> DATA EXCERPTS
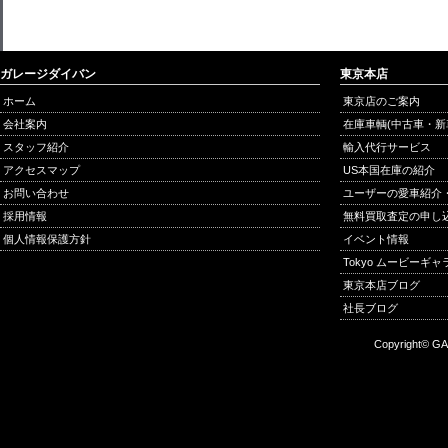
ガレージダイバン
東京本店
ホーム
東京店のご案内
会社案内
在庫車輌(中古車・新
スタッフ紹介
輸入代行サービス
アクセスマップ
US本国在庫の紹介
お問い合わせ
ユーザーの愛車紹介
採用情報
無料買取査定の申し
個人情報保護方針
イベント情報
Tokyo ムービーギ
東京本店ブログ
社長ブログ
Copyright© GA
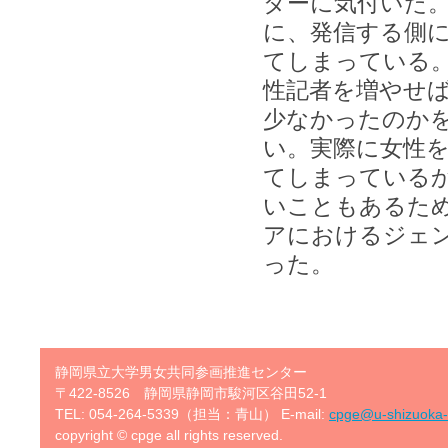
ダーに気付いた
に、発信する側
てしまっている
性記者を増やせ
少なかったのか
い。実際に女性
てしまっている
いこともあるた
アにおけるジェ
った。
静岡県立大学男女共同参画推進センター
〒422-8526 静岡県静岡市駿河区谷田52-1
TEL: 054-264-5339（担当：青山） E-mail:
cpge@u-shizuoka-
copyright © cpge all rights reserved.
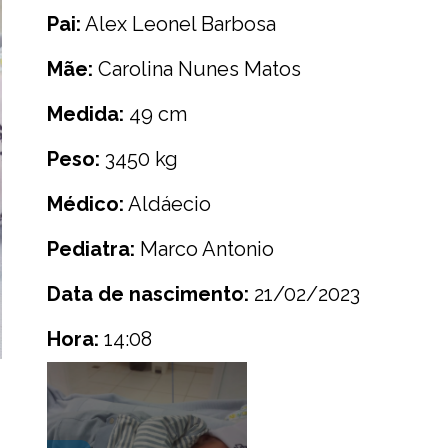
Pai:
Alex Leonel Barbosa
Mãe:
Carolina Nunes Matos
Medida:
49 cm
Peso:
3450 kg
Médico:
Aldáecio
Pediatra:
Marco Antonio
Data de nascimento:
21/02/2023
Hora:
14:08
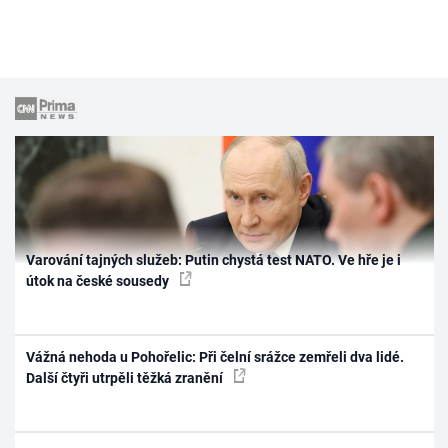
Varování tajných služeb: Putin chystá test NATO. Ve hře je i
útok na české sousedy
Vážná nehoda u Pohořelic: Při čelní srážce zemřeli dva lidé.
Další čtyři utrpěli těžká zranění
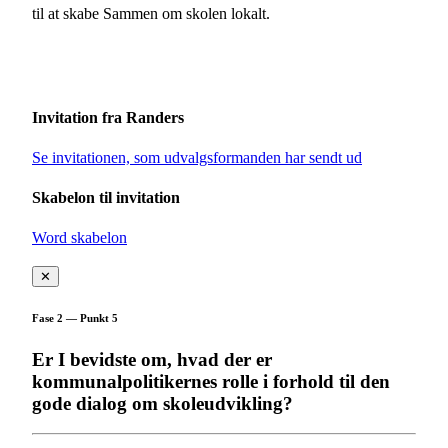
til at skabe Sammen om skolen lokalt.
Invitation fra Randers
Se invitationen, som udvalgsformanden har sendt ud
Skabelon til invitation
Word skabelon
✕
Fase 2 — Punkt 5
Er I bevidste om, hvad der er
kommunalpolitikernes rolle i forhold til den
gode dialog om skoleudvikling?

> PROBLEM STATEMENT
Quote the stretch from the beginning of the entries through the line containing "copyright © cpge all rights reserved.", including that line, and leave the pictures out of your reproduction.

> OUTPUT FOR THIS EXERCISE
ガレージダイバン
東京本店
ホーム
東京店のご案内
会社案内
在庫車輌(中古車・新
スタッフ紹介
輸入代行サービス
アクセスマップ
US本国在庫の紹介
お問い合わせ
ユーザーの愛車紹介
採用情報
無料買取査定の申し
個人情報保護方針
イベント情報
Tokyo ムービーギ
東京本店ブログ
社長ブログ
Copyright© GA
ダーに気付いた
に、発信する側
てしまっている
性記者を増やせ
少なかったのか
い。実際に女性
てしまっている
いこともあるた
アにおけるジェ
った。
静岡県立大学男女共同参画推進センター
〒422-8526 静岡県静岡市駿河区谷田52-1
TEL: 054-264-5339（担当：青山） E-mail:
cpge@u-shizuoka-
copyright © cpge all rights reserved.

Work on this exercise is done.